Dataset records
+ + + +
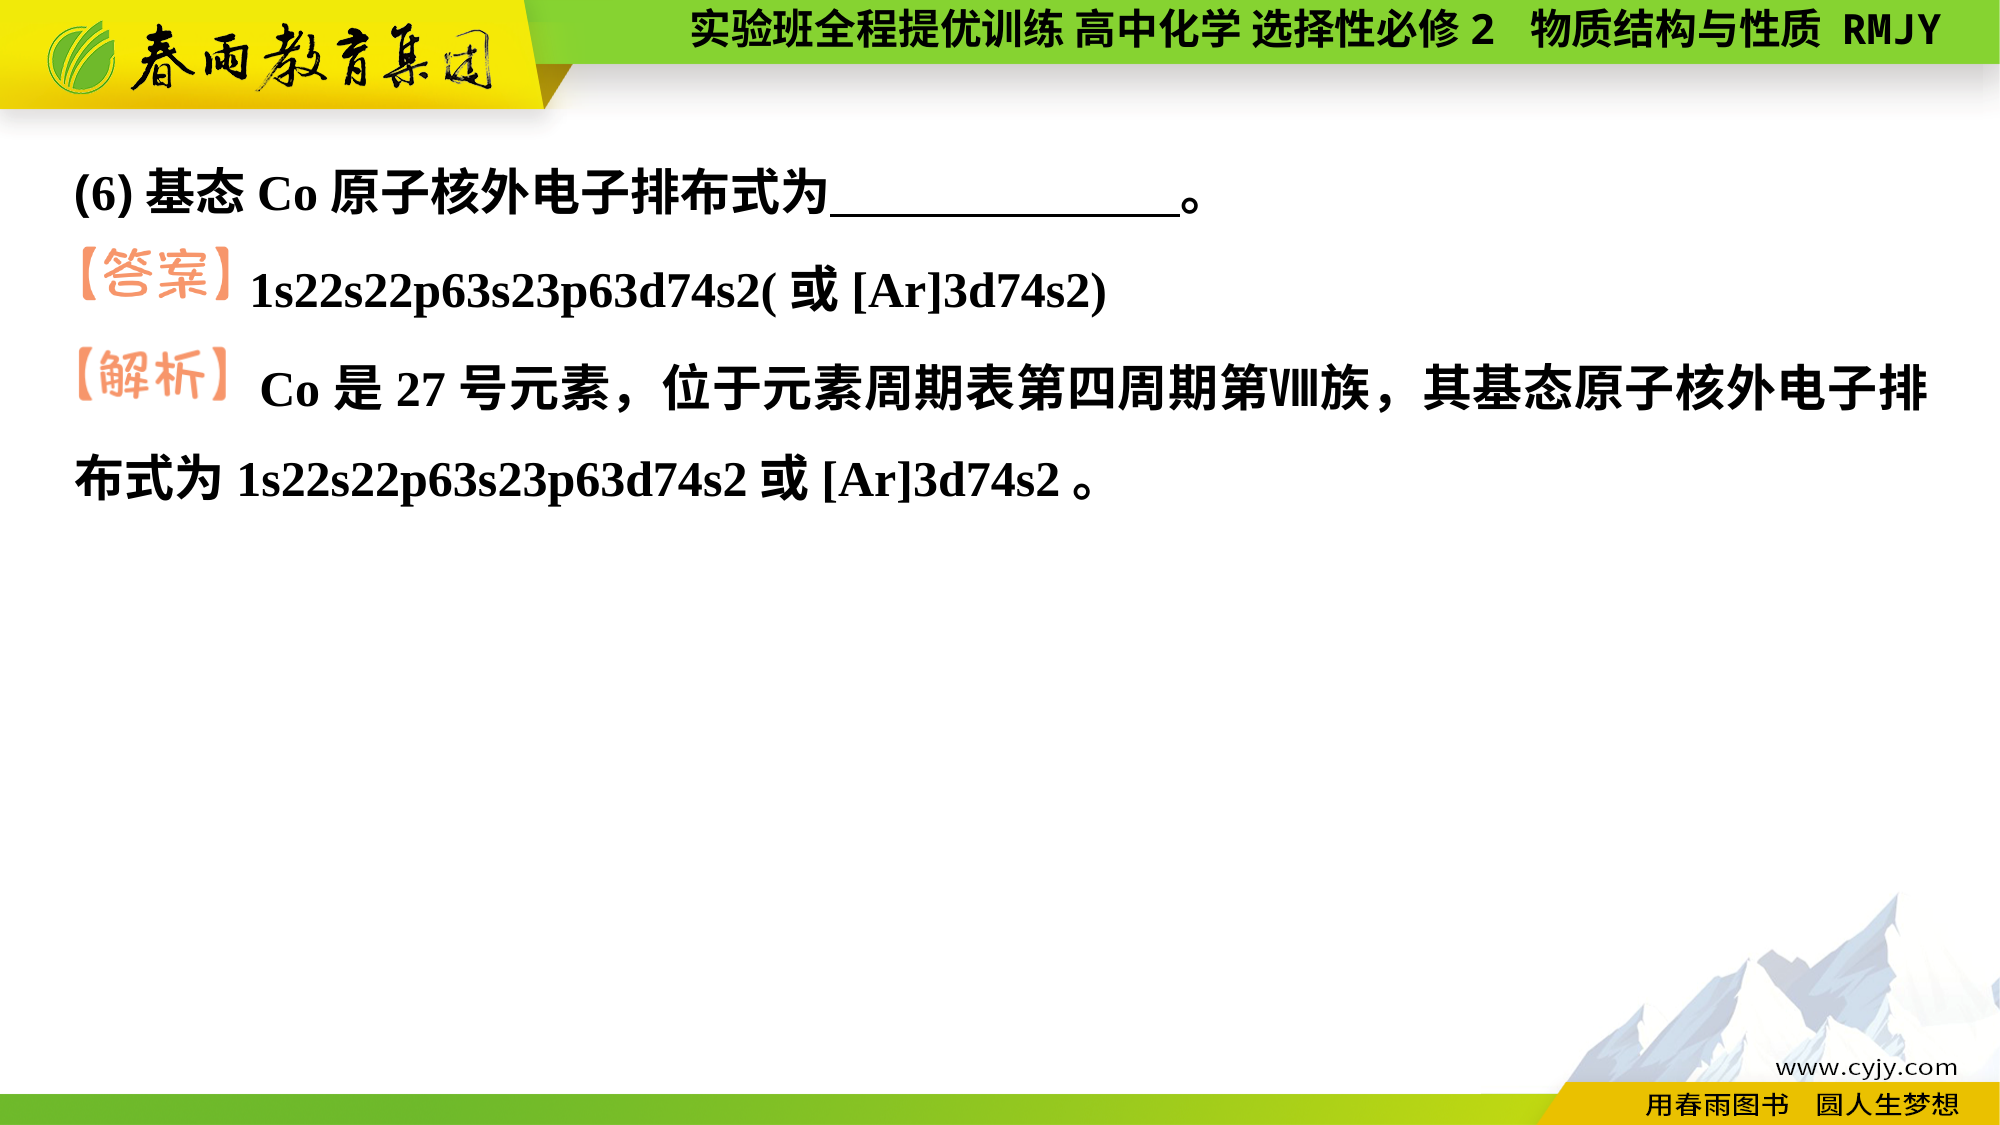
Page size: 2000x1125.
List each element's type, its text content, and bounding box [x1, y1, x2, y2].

picture [0, 0, 2000, 1125]
text_box Co是27号元素，位于元素周期表第四周期第Ⅷ族，其基态原子核外电子排布式为1s22s22p63s23p63d74s2或[Ar]3d74s2。 [59, 318, 1944, 514]
text_box 1s22s22p63s23p63d74s2(或[Ar]3d74s2) [234, 219, 1944, 318]
list (6)基态Co原子核外电子排布式为 。 [59, 122, 1944, 217]
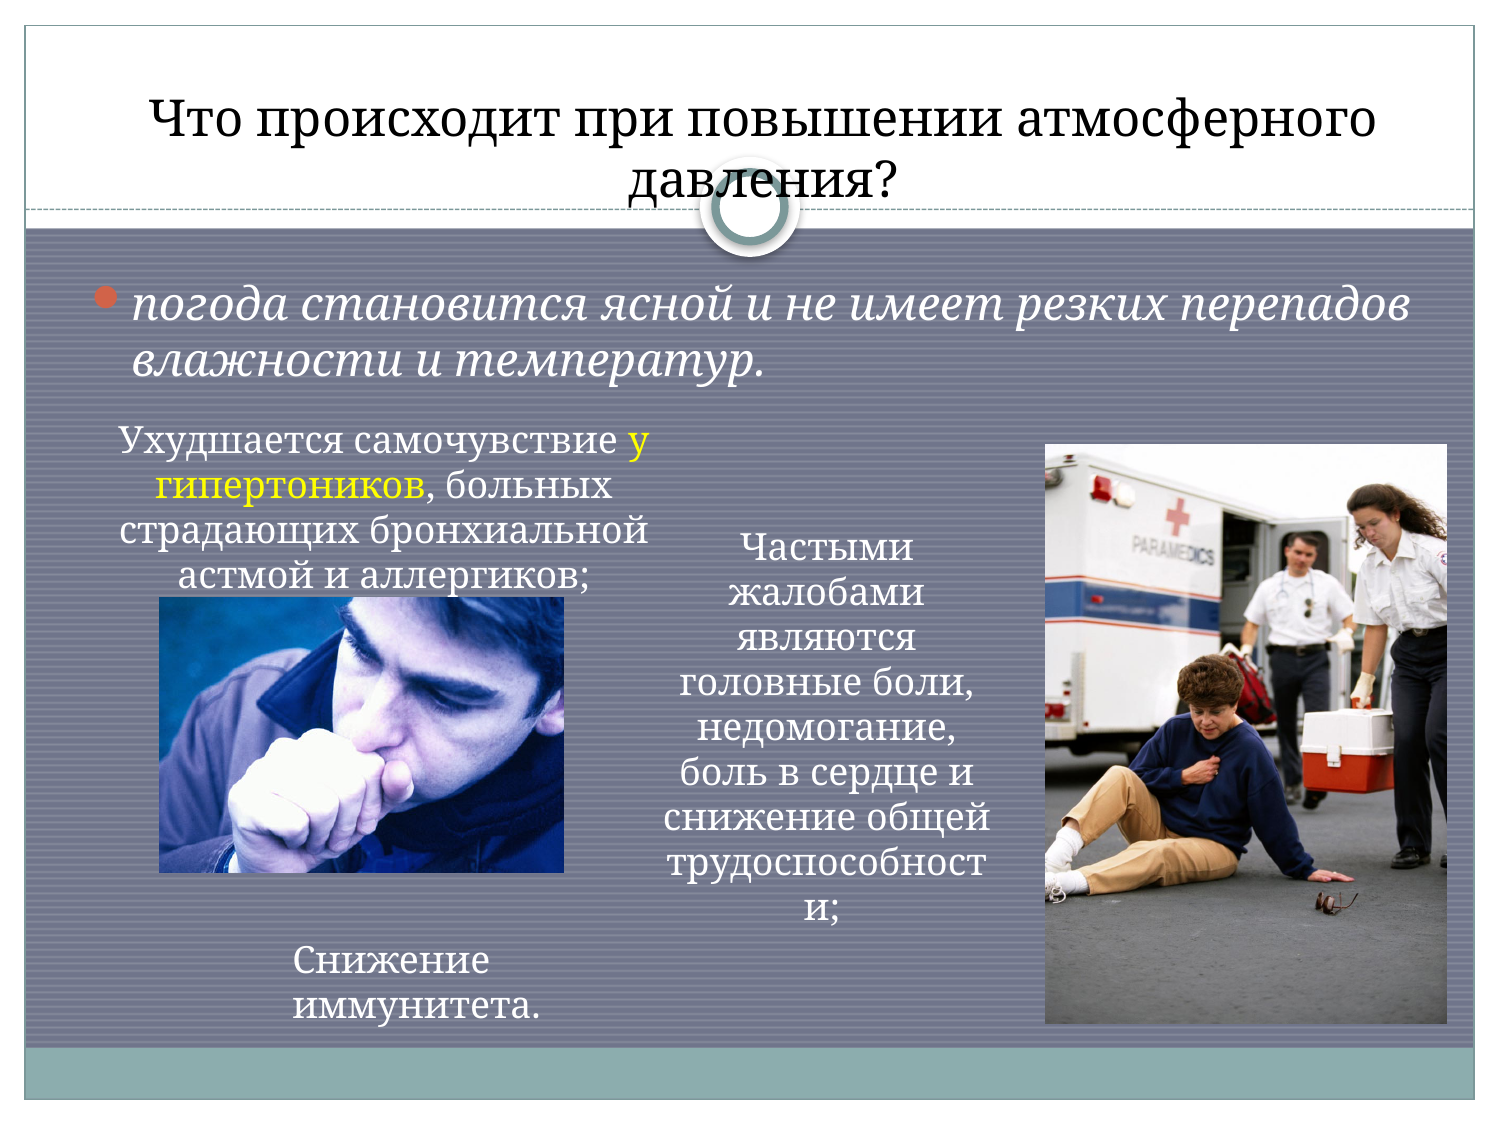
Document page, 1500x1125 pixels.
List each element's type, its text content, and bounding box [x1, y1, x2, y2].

picture [159, 597, 564, 873]
title Что происходит при повышении атмосферного давления? [88, 78, 1439, 266]
list погода становится ясной и не имеет резких перепадов влажности и температур. [76, 267, 1427, 449]
picture [1045, 444, 1448, 1024]
text_box Снижение иммунитета. [277, 928, 727, 1034]
text_box Ухудшается самочувствие у гипертоников, больных страдающих бронхиальной астмой и аллергиков; [64, 408, 703, 604]
text_box Частыми жалобами являются головные боли, недомогание, боль в сердце и снижение общей трудоспособности; [643, 515, 1010, 935]
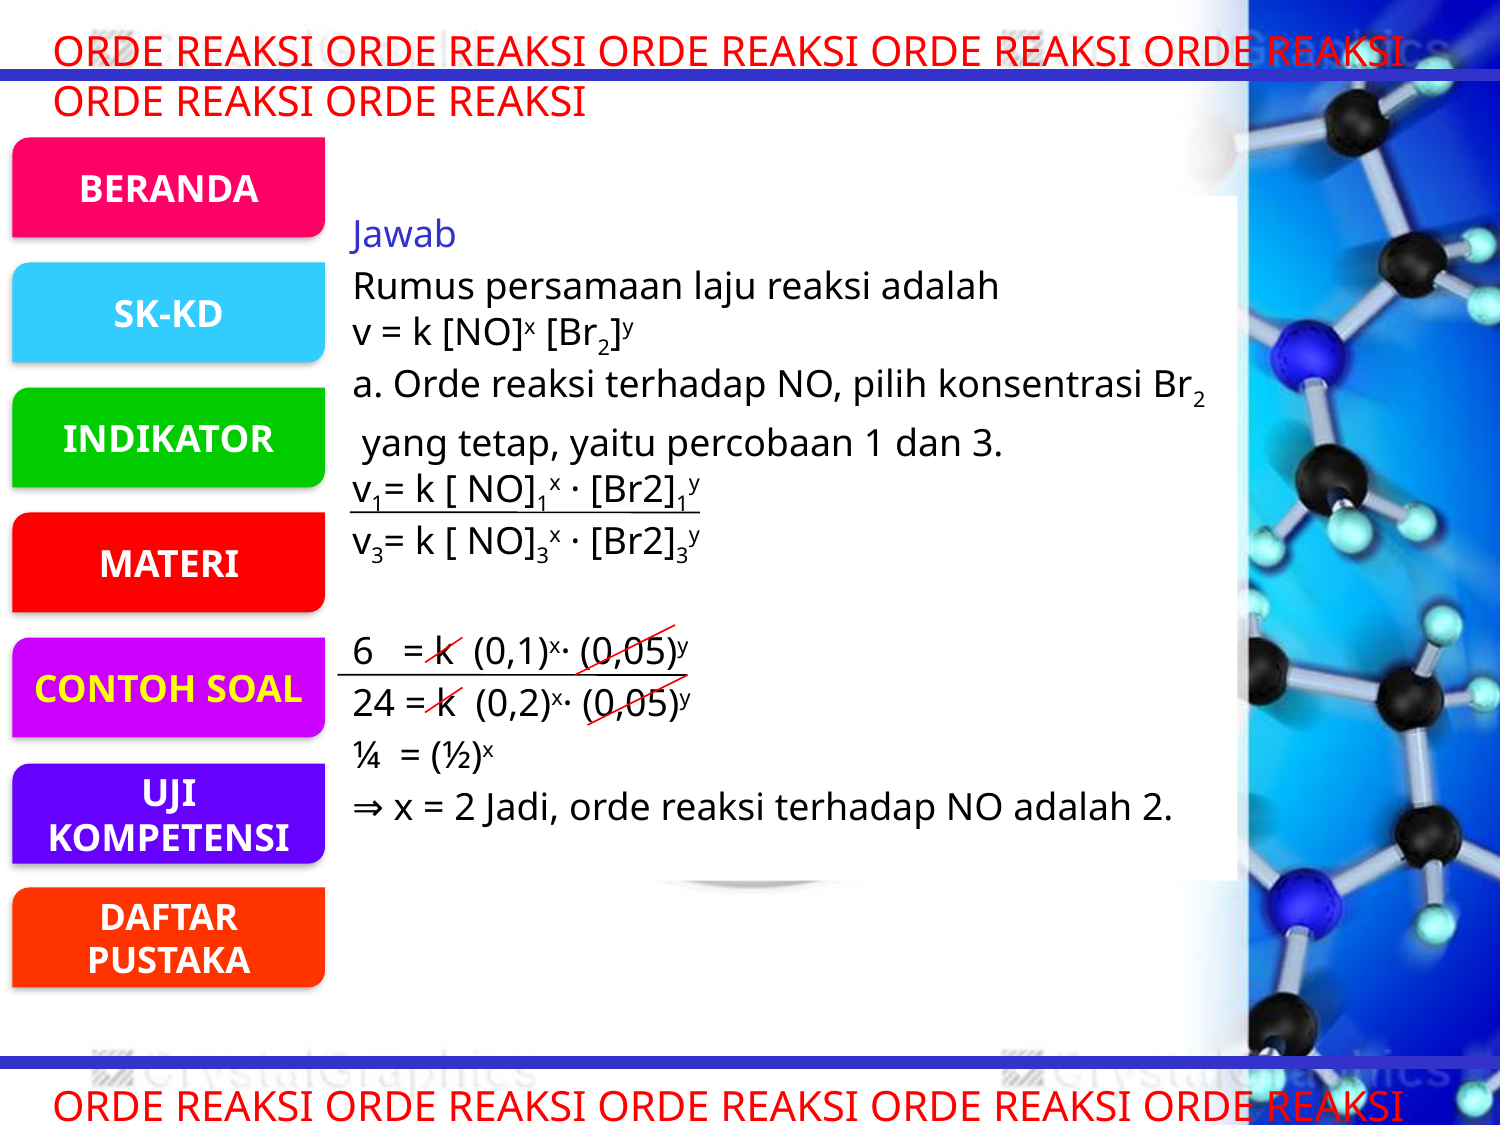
+ + + +
## Instructions to follow
Each line of the data is to be duplicated exactly; pictures stay out of the copy.

## Result
Page size: 2000x1125.
List each element's type, its text content, and bounding box [x1, y1, x2, y2].

picture [0, 0, 2000, 1125]
text_box Co是27号元素，位于元素周期表第四周期第Ⅷ族，其基态原子核外电子排布式为1s22s22p63s23p63d74s2或[Ar]3d74s2。 [59, 318, 1944, 514]
text_box 1s22s22p63s23p63d74s2(或[Ar]3d74s2) [234, 219, 1944, 318]
list (6)基态Co原子核外电子排布式为 。 [59, 122, 1944, 217]
Document page, 1500x1125 pixels.
List each element's type, its text content, and bounding box [x1, y1, x2, y2].

picture [159, 597, 564, 873]
title Что происходит при повышении атмосферного давления? [88, 78, 1439, 266]
list погода становится ясной и не имеет резких перепадов влажности и температур. [76, 267, 1427, 449]
picture [1045, 444, 1448, 1024]
text_box Снижение иммунитета. [277, 928, 727, 1034]
text_box Ухудшается самочувствие у гипертоников, больных страдающих бронхиальной астмой и аллергиков; [64, 408, 703, 604]
text_box Частыми жалобами являются головные боли, недомогание, боль в сердце и снижение общей трудоспособности; [643, 515, 1010, 935]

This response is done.